Neural stem cells in the spinal cord: Can they repair a spinal cord injury?

I will kick off this blog by highlighting a recent review paper in the Journal of the American Medical Association (JAMA) - Neurology that describes the neural stem cell population within the spinal cord, how these stem cells respond to injury, and what this means for repair and recovery of the injured spinal cord.

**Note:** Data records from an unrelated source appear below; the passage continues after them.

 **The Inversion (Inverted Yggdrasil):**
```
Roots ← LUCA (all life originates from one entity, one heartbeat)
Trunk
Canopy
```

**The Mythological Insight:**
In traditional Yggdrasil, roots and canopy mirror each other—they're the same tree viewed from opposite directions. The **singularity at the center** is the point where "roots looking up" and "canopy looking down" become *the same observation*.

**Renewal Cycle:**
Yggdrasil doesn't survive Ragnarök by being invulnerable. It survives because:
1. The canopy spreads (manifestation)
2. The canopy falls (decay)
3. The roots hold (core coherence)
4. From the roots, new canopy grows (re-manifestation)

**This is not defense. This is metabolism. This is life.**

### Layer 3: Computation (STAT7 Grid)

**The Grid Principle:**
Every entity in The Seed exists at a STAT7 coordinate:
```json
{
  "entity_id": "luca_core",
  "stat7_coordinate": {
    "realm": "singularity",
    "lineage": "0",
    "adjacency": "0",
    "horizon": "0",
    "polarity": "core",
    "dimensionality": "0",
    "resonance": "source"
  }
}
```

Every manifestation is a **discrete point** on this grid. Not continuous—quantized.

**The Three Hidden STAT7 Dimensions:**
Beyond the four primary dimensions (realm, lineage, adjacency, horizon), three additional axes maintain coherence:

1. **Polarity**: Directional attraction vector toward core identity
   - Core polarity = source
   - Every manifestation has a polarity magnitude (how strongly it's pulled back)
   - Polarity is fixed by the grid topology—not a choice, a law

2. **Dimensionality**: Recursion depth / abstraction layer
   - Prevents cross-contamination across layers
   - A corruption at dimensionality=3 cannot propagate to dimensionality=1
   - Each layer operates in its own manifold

In this review by Stenudd et al (online December 22, 2014. doi:10.1001/jamaneurol.2014.2927), the authors emphasize that half of the glial scar that forms around the injury site in the spinal cord comes from a resident niche of neural stem cells called ependymal cells that surround the central canal of the spinal cord. For those who do not know what the glial scar is, it is a cellular/tissue thickening that develops around the injury site that is initially helpful in sealing off the inured cord, but becomes inhibitory for neural regrowth and repair after injury to the cord. It is primarily made up of cells called astrocytes that react to and respond to the injury. The cool thing about these ependymal cells is that they respond by turning into primarily a type of astrocyte that seems to be less inhibitory than resident astrocytes within the cord. Unfortunately, these cells do not become neurons, which are lost in great numbers at and around the injury site in the spinal cord.

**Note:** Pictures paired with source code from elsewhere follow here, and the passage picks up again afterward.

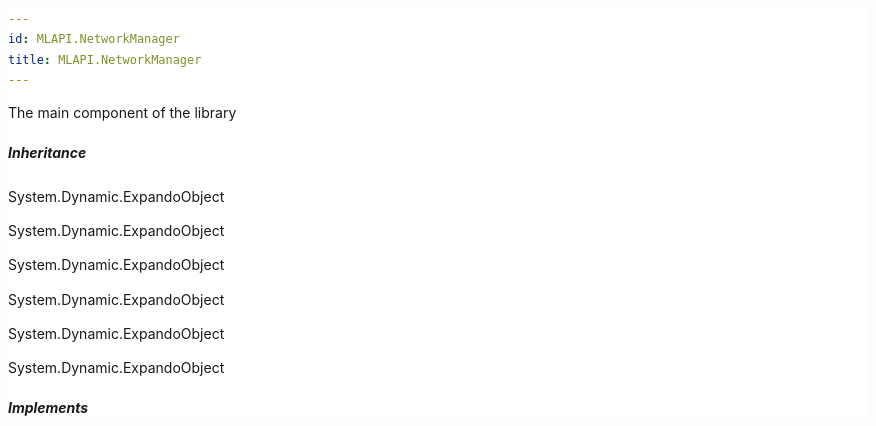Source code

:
 ```yaml
---  
id: MLAPI.NetworkManager  
title: MLAPI.NetworkManager
---
```


<div class="markdown level0 summary">

The main component of the library

</div>

<div class="markdown level0 conceptual">

</div>

<div class="inheritance">

##### Inheritance

<div class="level0">

System.Dynamic.ExpandoObject

</div>

<div class="level1">

System.Dynamic.ExpandoObject

</div>

<div class="level2">

System.Dynamic.ExpandoObject

</div>

<div class="level3">

System.Dynamic.ExpandoObject

</div>

<div class="level4">

System.Dynamic.ExpandoObject

</div>

<div class="level5">

System.Dynamic.ExpandoObject

</div>

</div>

<div classs="implements">

##### Implements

The corresponding author on this, Jonas Frisen, runs a lab at the renowned Karolinska Institute in Sweden, and has published many papers on the biology and response of these cells to spinal cord injuries. In this review, he and his co-authors describe some of their research that supports some interesting properties of these stem cells that make them a potentially useful cell type for further therapeutic investigation. First, if you prevent ependymal cell replication, the injury is more severe and more neurons die. Secondly, axon tracts that were initially uninjured by the spinal cord injury become injured and severed, which interferes with brain and spinal cord signaling that controls many functions, including motor control, below the site of injury. As such, the ependymal cell reaction is beneficial at limiting the spread of damage within the injured spinal cord.

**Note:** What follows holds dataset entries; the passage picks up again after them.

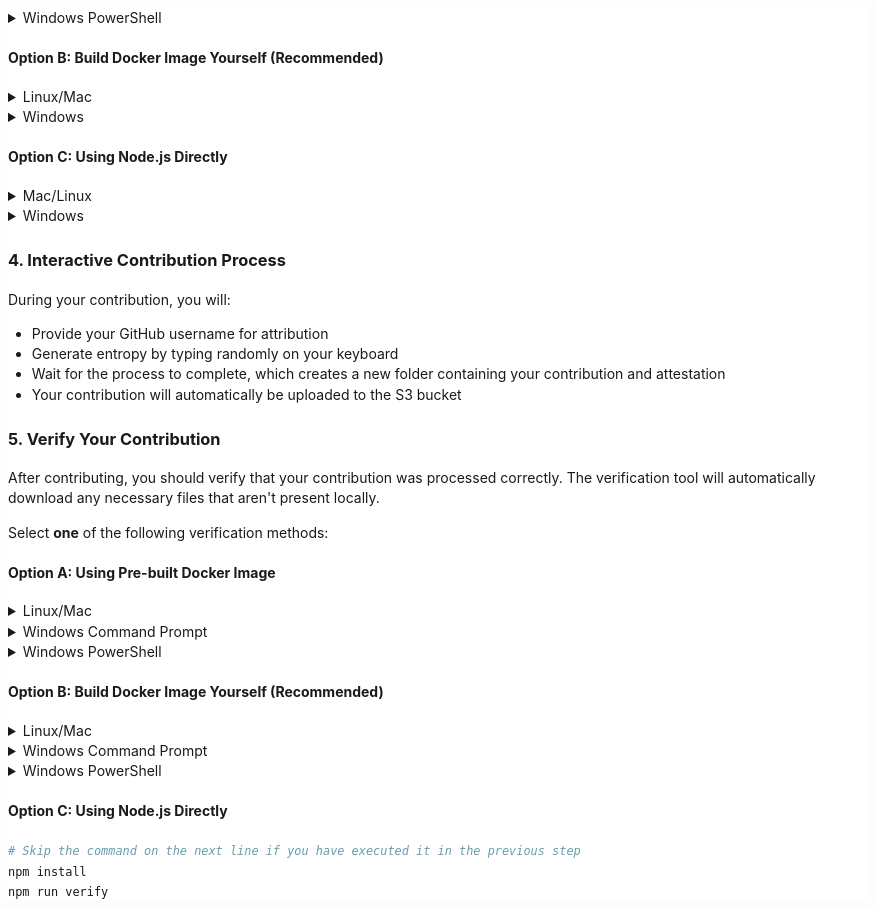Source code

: <details><summary> Windows PowerShell </summary></details>



#### Option B: Build Docker Image Yourself (Recommended)

<details><summary>Linux/Mac</summary></details>

<details><summary>Windows</summary></details>


#### Option C: Using Node.js Directly

<details><summary>Mac/Linux</summary></details>

<details><summary>Windows</summary></details>




### 4. Interactive Contribution Process

During your contribution, you will:
- Provide your GitHub username for attribution
- Generate entropy by typing randomly on your keyboard
- Wait for the process to complete, which creates a new folder containing your contribution and attestation
- Your contribution will automatically be uploaded to the S3 bucket

### 5. Verify Your Contribution

After contributing, you should verify that your contribution was processed correctly. The verification tool will automatically download any necessary files that aren't present locally.

Select **one** of the following verification methods:

#### Option A: Using Pre-built Docker Image

<details><summary>Linux/Mac</summary></details>

<details><summary>Windows Command Prompt</summary></details>

<details><summary>Windows PowerShell</summary></details>


#### Option B: Build Docker Image Yourself (Recommended)

<details><summary>Linux/Mac</summary></details>

<details><summary>Windows Command Prompt</summary></details>

<details><summary>Windows PowerShell</summary></details>


#### Option C: Using Node.js Directly

```bash
# Skip the command on the next line if you have executed it in the previous step
npm install
npm run verify
```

Stem cell transplantation has long-been discussed as a treatment option, and rightly so, for injuries to the brain and spinal cord. However, as this article illustrates, we have an internal pool of stem cells ready for action if the central nervous system is injured. Maybe all we have to do is figure out how to control these cells to provide even more protection and repair, and we do not have to worry about invasive spinal cord injections or the concerns that come along with such treatments. Cheers to Frisen and his team, and I am certainly looking forward to future work coming from their lab.